Dataset entries
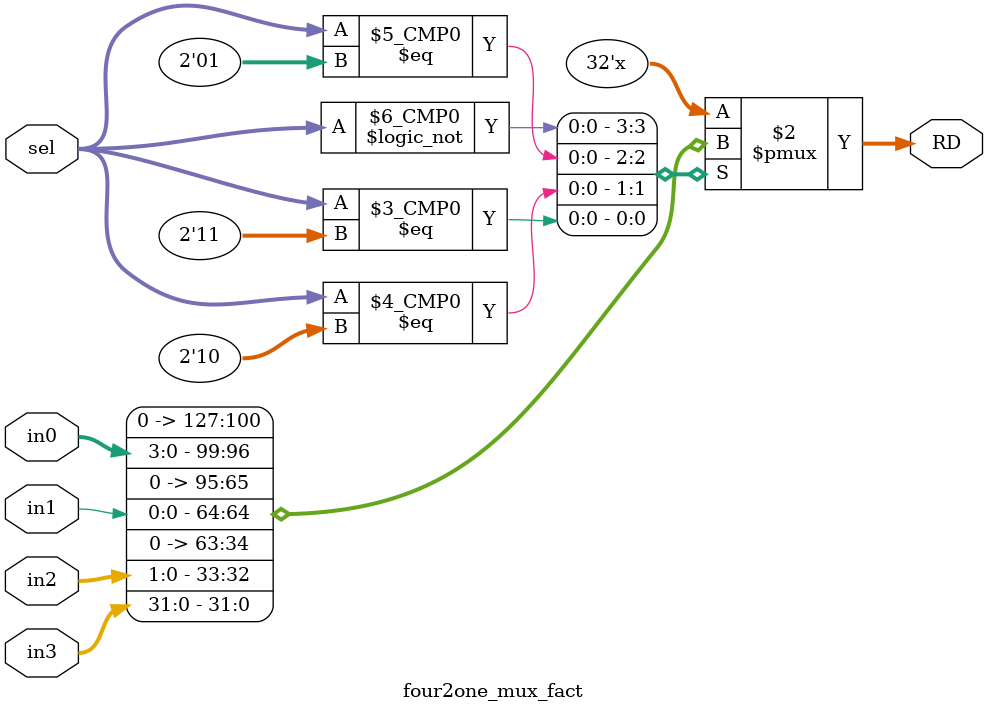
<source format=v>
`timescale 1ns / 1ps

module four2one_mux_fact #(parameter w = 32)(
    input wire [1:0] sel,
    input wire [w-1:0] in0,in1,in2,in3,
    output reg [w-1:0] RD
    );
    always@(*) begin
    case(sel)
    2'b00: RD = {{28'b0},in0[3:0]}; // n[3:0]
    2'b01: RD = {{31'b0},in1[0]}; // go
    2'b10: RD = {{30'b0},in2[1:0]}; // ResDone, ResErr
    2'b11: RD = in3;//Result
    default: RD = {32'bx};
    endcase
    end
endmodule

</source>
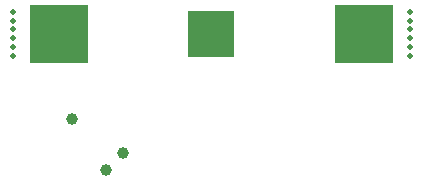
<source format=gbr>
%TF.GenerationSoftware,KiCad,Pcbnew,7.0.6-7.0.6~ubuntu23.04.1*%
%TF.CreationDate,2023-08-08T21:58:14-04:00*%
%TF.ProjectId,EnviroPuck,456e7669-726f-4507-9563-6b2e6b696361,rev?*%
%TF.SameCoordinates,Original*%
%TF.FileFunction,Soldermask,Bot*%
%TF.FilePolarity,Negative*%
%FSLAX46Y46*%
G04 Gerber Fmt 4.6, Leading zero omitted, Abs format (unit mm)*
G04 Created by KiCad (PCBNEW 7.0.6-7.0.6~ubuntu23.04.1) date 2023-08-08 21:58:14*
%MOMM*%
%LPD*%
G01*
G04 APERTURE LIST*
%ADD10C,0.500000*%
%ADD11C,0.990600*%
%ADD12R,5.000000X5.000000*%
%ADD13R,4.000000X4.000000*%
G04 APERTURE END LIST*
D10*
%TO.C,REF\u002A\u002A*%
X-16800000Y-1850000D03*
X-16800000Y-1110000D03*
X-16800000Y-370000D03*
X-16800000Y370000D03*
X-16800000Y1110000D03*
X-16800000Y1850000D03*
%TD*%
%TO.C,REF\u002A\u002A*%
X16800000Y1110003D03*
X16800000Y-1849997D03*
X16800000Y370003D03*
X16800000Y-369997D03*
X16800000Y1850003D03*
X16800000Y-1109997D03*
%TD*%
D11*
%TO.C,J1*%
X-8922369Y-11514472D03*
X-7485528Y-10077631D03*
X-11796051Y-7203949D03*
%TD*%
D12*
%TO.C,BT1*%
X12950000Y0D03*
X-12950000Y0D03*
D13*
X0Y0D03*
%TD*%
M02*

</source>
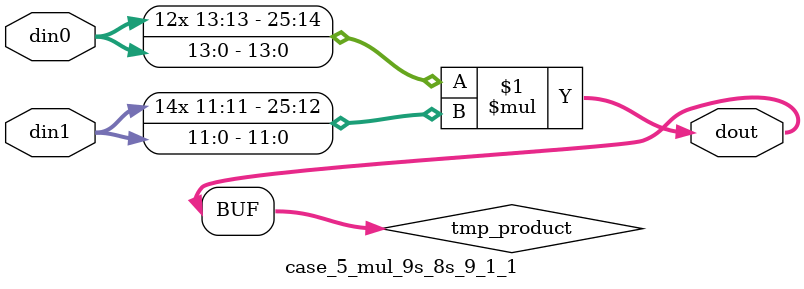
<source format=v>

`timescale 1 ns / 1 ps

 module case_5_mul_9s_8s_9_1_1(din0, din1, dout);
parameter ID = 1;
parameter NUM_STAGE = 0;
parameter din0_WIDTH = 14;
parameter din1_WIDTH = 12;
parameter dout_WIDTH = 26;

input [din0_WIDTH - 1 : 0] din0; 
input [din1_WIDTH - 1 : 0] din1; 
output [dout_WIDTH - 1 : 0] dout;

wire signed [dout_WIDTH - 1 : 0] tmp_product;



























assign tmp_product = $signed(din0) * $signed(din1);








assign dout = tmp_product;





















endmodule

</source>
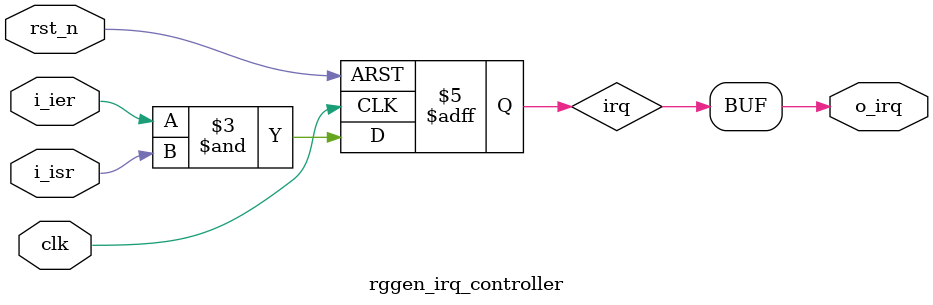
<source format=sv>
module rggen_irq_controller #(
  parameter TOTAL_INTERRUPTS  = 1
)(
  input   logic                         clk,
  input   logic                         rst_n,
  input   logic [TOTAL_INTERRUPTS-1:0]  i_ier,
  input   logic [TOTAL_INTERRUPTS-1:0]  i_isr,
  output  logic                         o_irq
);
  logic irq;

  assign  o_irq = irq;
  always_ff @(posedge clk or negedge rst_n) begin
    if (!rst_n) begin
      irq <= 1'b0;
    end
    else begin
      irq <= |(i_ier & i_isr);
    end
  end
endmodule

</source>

> [Activity]: Out of the entries, report each line that contains the word "output".

> [Exercise result]:
    output reg [w-1:0] RD
output [dout_WIDTH - 1 : 0] dout;
  output  logic                         o_irq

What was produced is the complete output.